Le contexte est l'ajout le plus productif pour presque n'importe quel prompt. Comparez :
Prompt sans contexte
Rédige un e-mail concernant le retard.
Prompt avec contexte et résultat souhaité
Rédige un e-mail à un client dont la mise en service de l'intégration est retardée de deux semaines en raison d'une dépendance vis-à-vis de sa propre équipe informatique. Reconnais l'impact, indique la nouvelle date, nomme l'élément unique dont nous avons besoin de leur part pour tenir ce délai et propose un appel. Six phrases, pas de doubles excuses, anglais britannique.
Le second contient tout ce que le modèle n'aurait pas pu deviner. C'est là toute la technique. À vrai dire, la plupart des prompts qui « ne fonctionnent pas » sont simplement des prompts auxquels il manque cela.
Les questions de Système 1 suscitent des réponses rapides et instinctives. Les questions de Système 2 exigent un raisonnement réfléchi et détaillé. Combinez les deux dans un même flux de travail pour gagner en rapidité là où elle suffit, et en profondeur là où elle est nécessaire.
Un assistant de triage pour le support :
La requête Système 1 achemine le ticket en une fraction de seconde et pour une fraction du coût. La requête Système 2 est réservée aux tickets qui passent le triage, là où une mauvaise réponse coûte cher et où les jetons supplémentaires sont justifiés. Avec la famille GPT-5, cela correspond parfaitement à l'effort de raisonnement : acheminer avec un effort minimal, enquêter avec un effort élevé. Diviser un flux de travail de cette manière est généralement la plus grande source d'économie possible pour une fonctionnalité basée sur un LLM. À faire avant de chercher un modèle moins coûteux.
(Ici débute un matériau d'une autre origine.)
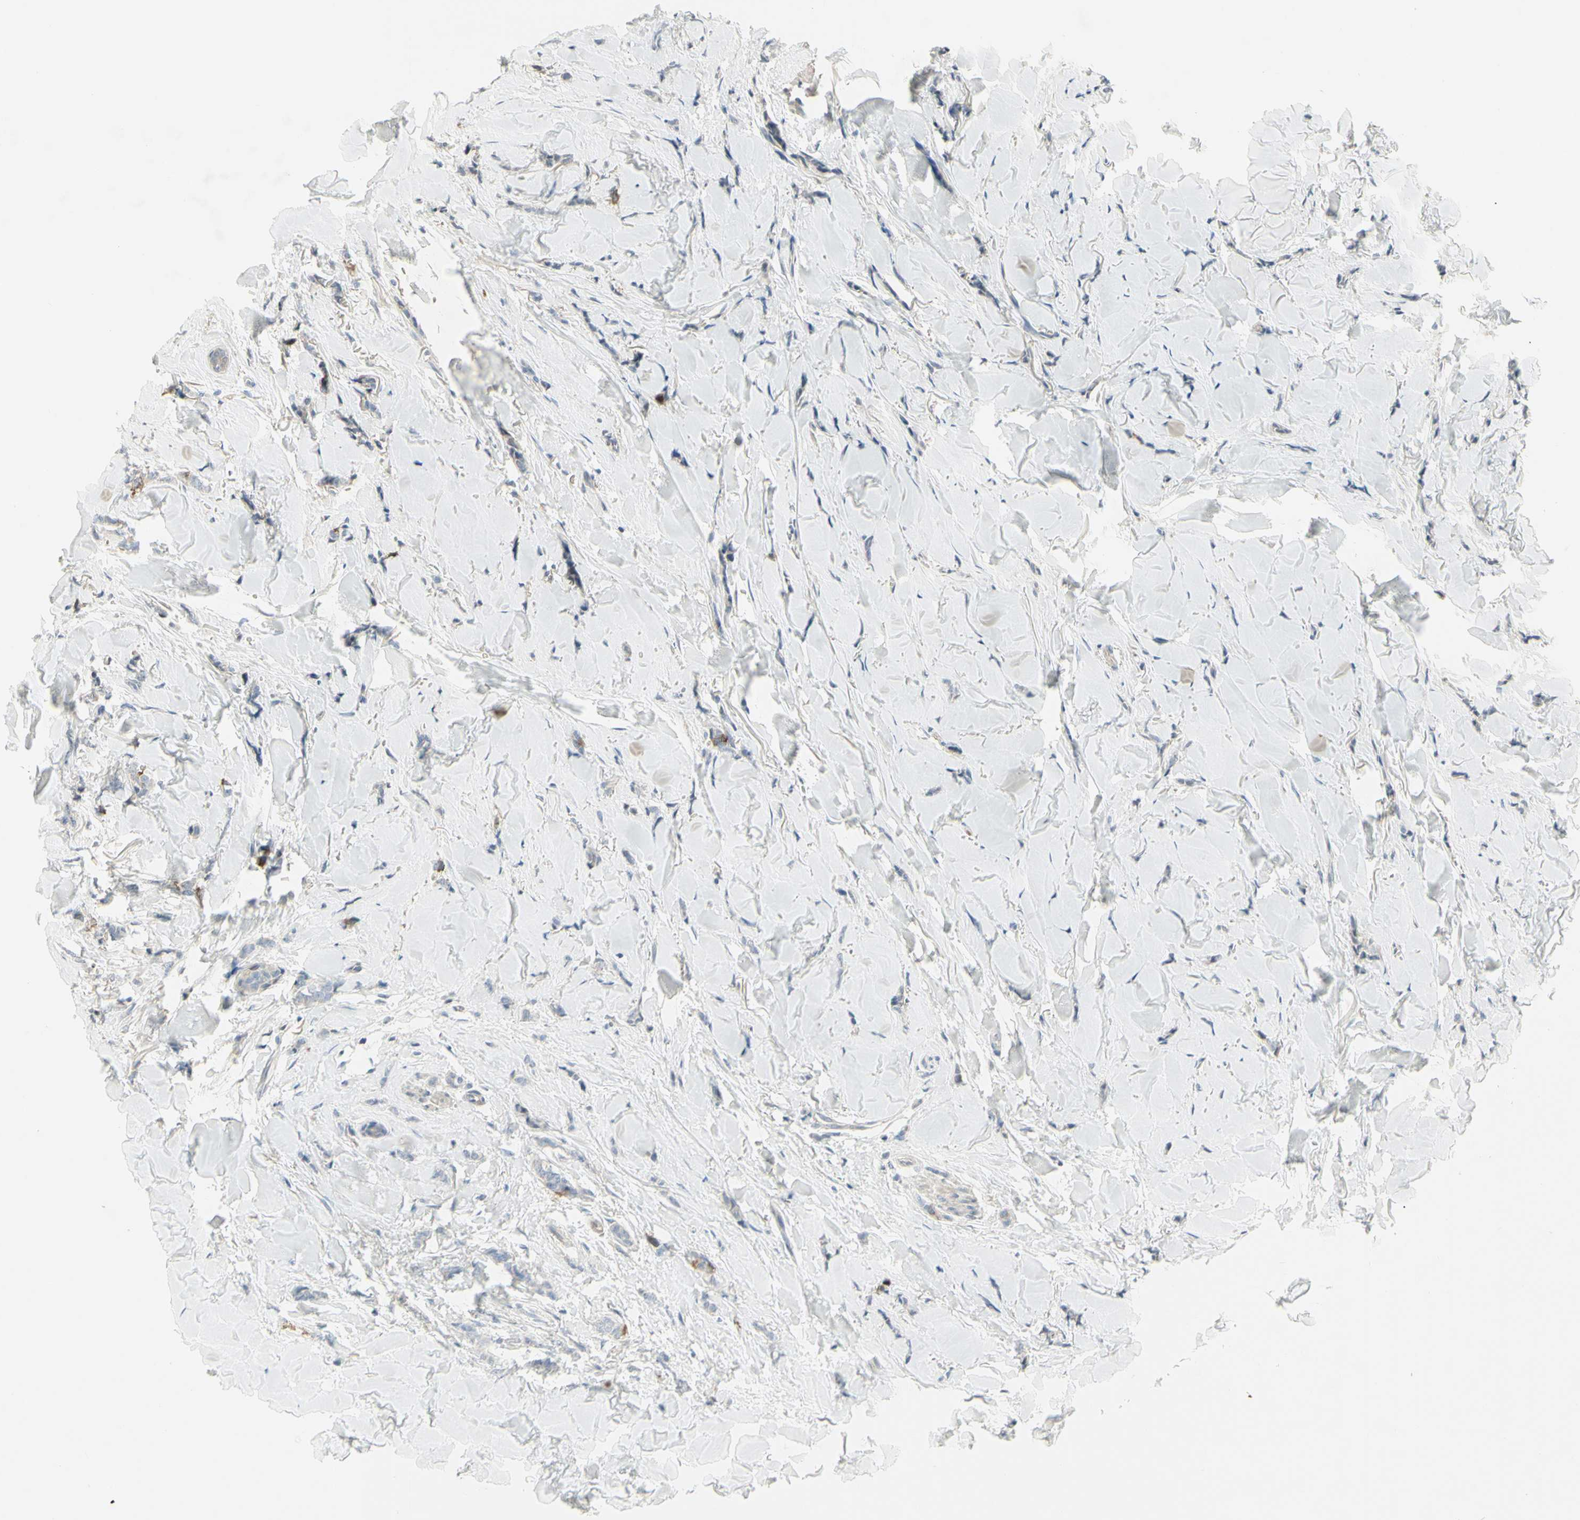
{"staining": {"intensity": "negative", "quantity": "none", "location": "none"}, "tissue": "breast cancer", "cell_type": "Tumor cells", "image_type": "cancer", "snomed": [{"axis": "morphology", "description": "Lobular carcinoma"}, {"axis": "topography", "description": "Skin"}, {"axis": "topography", "description": "Breast"}], "caption": "High magnification brightfield microscopy of lobular carcinoma (breast) stained with DAB (3,3'-diaminobenzidine) (brown) and counterstained with hematoxylin (blue): tumor cells show no significant expression. Brightfield microscopy of immunohistochemistry (IHC) stained with DAB (brown) and hematoxylin (blue), captured at high magnification.", "gene": "CCNB2", "patient": {"sex": "female", "age": 46}}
Le contrôle de la verbosité définit le niveau de détail et la longueur de la réponse, ce qui est crucial lorsque celle-ci doit tenir sur un écran ou dans un champ spécifique.
Verbosité faible
Donne-moi les étapes de déploiement sous forme de liste numérotée. Une ligne par étape, sans explication.
Verbosité élevée
Donne-moi les étapes de déploiement sous forme de liste numérotée. Sous chaque étape, explique ce qu'elle fait, de quoi elle dépend et ce qu'il faut vérifier avant de passer à la suivante. Pars du principe que le lecteur n'a jamais déployé ce service.
La même base de connaissances sert à la fois à un ingénieur expérimenté effectuant une mise à jour familière et à un nouvel arrivant qui le fait pour la première fois. La verbosité est la seule différence, et il s'agit d'une décision liée au prompt plutôt qu'au modèle.
Les techniques permettent d'améliorer un prompt unique. Les pratiques, elles, garantissent le bon fonctionnement d'une centaine de prompts au sein d'une équipe, malgré les mises à jour des modèles dont personne ne vous a averti.
Pour les fonctionnalités IA que nous déployons en production chez Imaginary Cloud, nous rédigeons nos prompts sous forme de spécifications en quatre parties. Nous appelons cela la « spécification de prompt », et c'est la structure qui sous-tend chaque exemple de cet article :
La quatrième partie est celle que les équipes négligent, et c'est précisément ce qui donne l'impression que le travail sur les prompts relève de la conjecture. Un prompt sans critères d'acceptation ne peut être ni relu, ni testé en régression, ni transmis à un autre ingénieur sans une discussion de vingt minutes. Le même échec se retrouve dans la dette technique en général : le travail sans définition de « terminé » s'accumule silencieusement jusqu'à ce que quelqu'un en paie le prix au pire moment possible.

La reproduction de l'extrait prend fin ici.